_TAREAS_
1. ¿Puedes repetir, sin cambiar nada, la parte del texto sobre el conde de San Germain que va desde "A nadie sorprende" hasta "fondo bastante fiel.", ambos incluidos?
2. ¿Cómo seguirías el texto sobre el conde de San Germain a partir de su última oración?

_FRAGMENTO_
-.-.-
Por Roldán Peniche BarreraCount_of_St_Germain

A nadie sorprende hoy el que algunos hombres sean inmortales. ¿Quién no ha oído hablar del conde de San Germain, el cual según algunos testimonios, todavía vive en un viejo castillo de Europa? En el primer tercio del siglo pasado, Papini lo entrevista un 15 de febrero a bordo del “Príncipe de Gales», donde no era más que un turista. En realidad, el conde de San Germain sus biógrafos lo han hecho morir y lo han hecho nacer de nuevo muchas veces. Hay documentos que prueban que fue recibido en 1786 por el emperador de Rusia. En 1789, en París, en la iglesia de los Recoletos, fue saludarlo por la condesa de Adhemar. Ya, en 1821, había sostenido una larga conversación con el conde de Chalons en la Plaza de San Marcos, en Venecia. En 1896 comenzó su relación con Mrs. Annie Besant. Pocos años después, Mr. Leadbeater hizo de él una descripción un tanto fantástica pero en el fondo bastante fiel.

En el «Príncipe de Gales», Papini se informa de que retorna a Europa después de haber vivido en la India, «donde se hallan mis mejores amigos». Para cuando fue entrevistado, el conde de San Germain admitió haber cumplido quinientos años de edad. Y claro, reconoce que trató a Cristóbal Colón. «He visto al mundo cambiar de cara -enfatiza-; he podido ver, en el curso de una sola vida, a Lutero y a Napoleón, Luis XIV y Bismarck, Leonardo y Bethoven, Miguel Angel y Goethe. Y tal vez por eso me he liberado de las supersticiones de los grandes hombres».
-.-.-
_DATOS PROPORCIONADOS_
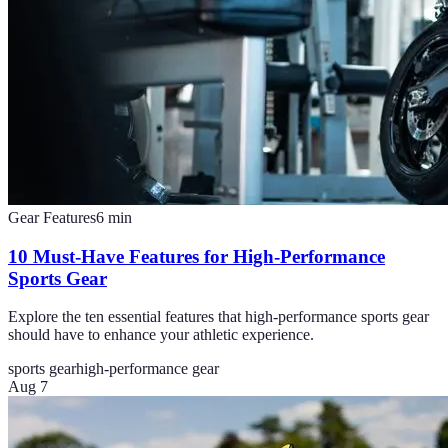
Gear Features
6
min
10 Must-Have Features for High-Performance
Sports Gear
Explore the ten essential features that high-performance sports gear
should have to enhance your athletic experience.
sports gear
high-performance gear
Aug 7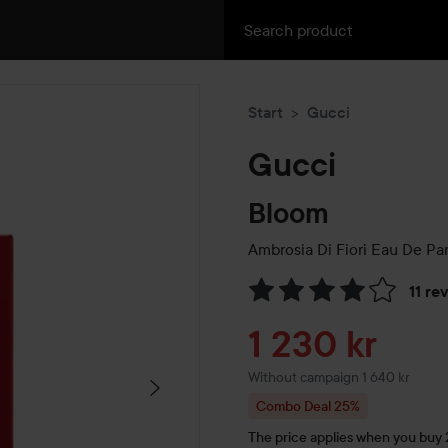
Start
Gucci
Gucci
Bloom
Ambrosia Di Fiori Eau De Pa
11 re
Skip to Reviews & comment
Sale price
1 230 kr
Without campaign 1 640 kr
Combo Deal 25%
The price applies when you buy 2 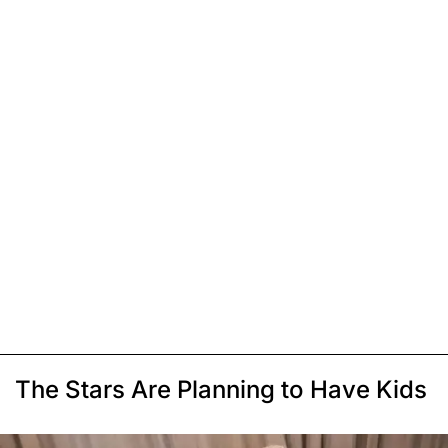
The Stars Are Planning to Have Kids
-.-.-
_RESPUESTAS_
1.
A nadie sorprende hoy el que algunos hombres sean inmortales. ¿Quién no ha oído hablar del conde de San Germain, el cual según algunos testimonios, todavía vive en un viejo castillo de Europa? En el primer tercio del siglo pasado, Papini lo entrevista un 15 de febrero a bordo del “Príncipe de Gales», donde no era más que un turista. En realidad, el conde de San Germain sus biógrafos lo han hecho morir y lo han hecho nacer de nuevo muchas veces. Hay documentos que prueban que fue recibido en 1786 por el emperador de Rusia. En 1789, en París, en la iglesia de los Recoletos, fue saludarlo por la condesa de Adhemar. Ya, en 1821, había sostenido una larga conversación con el conde de Chalons en la Plaza de San Marcos, en Venecia. En 1896 comenzó su relación con Mrs. Annie Besant. Pocos años después, Mr. Leadbeater hizo de él una descripción un tanto fantástica pero en el fondo bastante fiel.

2.
Pero acaba confiándole a su entrevistador que él no es el único inmortal en el mundo y menciona a Nana Sahib, el jefe de la sublevación de 1857 en la India (quien vive todavía escondido en el Himalaya), al patriarca Enoch, a Hasisadra, al mismo Nerón (reaparecido varias veces después de su pretendida muerte) y por supuesto al Judío Errante, que, bajo el nombre de Ahasverus o de Butadeo, «ha sido reconocido en diversos países y en diversos siglos y que cuenta ahora más de mil novecientos años.

Valga el célebre nombre del conde de Saint Germain Para establecer que en Yucatán se han dado algunos discretos casos de hombres inmortales. No son muchos, y acaso no sean lo inmortales que aseguran ser, pero han existido en la península desde los tiempos de la Conquista y es posible encontrarlos hoy degustando un café en el «Habana», refrescándose con alguna cerveza en la barra dei «Tupinamba» o «La Negrita».

Hasta hace unos años acudía yo a la mesa de un señor Baeza en el Café de Moncho de la calle 65. Baeza vestía al modo del siglo XIX y su sombrero de vaquero imitaba los que usan los cowboys de los westerns. Era hombre enjuto, un poco tirando a quijotesco, de poblada barba blanca y yo le calcularía unos setenta años de edad. Abominaba de los indios mayas y gustaba de recitar ciertas inútiles alabanzas al emperador Maximiliano.

-Yo no me ando con rodeos- hablaba sin tapujos ante sus oyentes de mesa-, no festejo a Juárez ni a Carrillo Puerto y lamento muchísimo la desaparición de Maximiliano. Algunos me hacen nacer en España paro no hay tal. Yo he nacido en Mérida en el centro de la ciudad, acaso por San Juan. Mi padre, uno de los conquistadores de Yucatán fue asesinado en una de las asonadas indias del quinientos. Desde entonces he vivido en la calle, esto es, he vivido andando por las calles en mis callejerías como me gusta llamar a mis paseos por la ciudad. Conocí y traté al alcalde Diego de Quijada en 1562, y me concedió algunos favores. Yo lo conceptúo como el primer trovador de Yucatán pues antes de él nadie, en esta tierra de guitarristas, tocaba la guitarra. El lo hacía en la casa de Montejo, por las tardes, mientras convalecía de una enfermedad. Claro, no cantaba canciones yucatecas sino españolas y no lo hacía nada mal.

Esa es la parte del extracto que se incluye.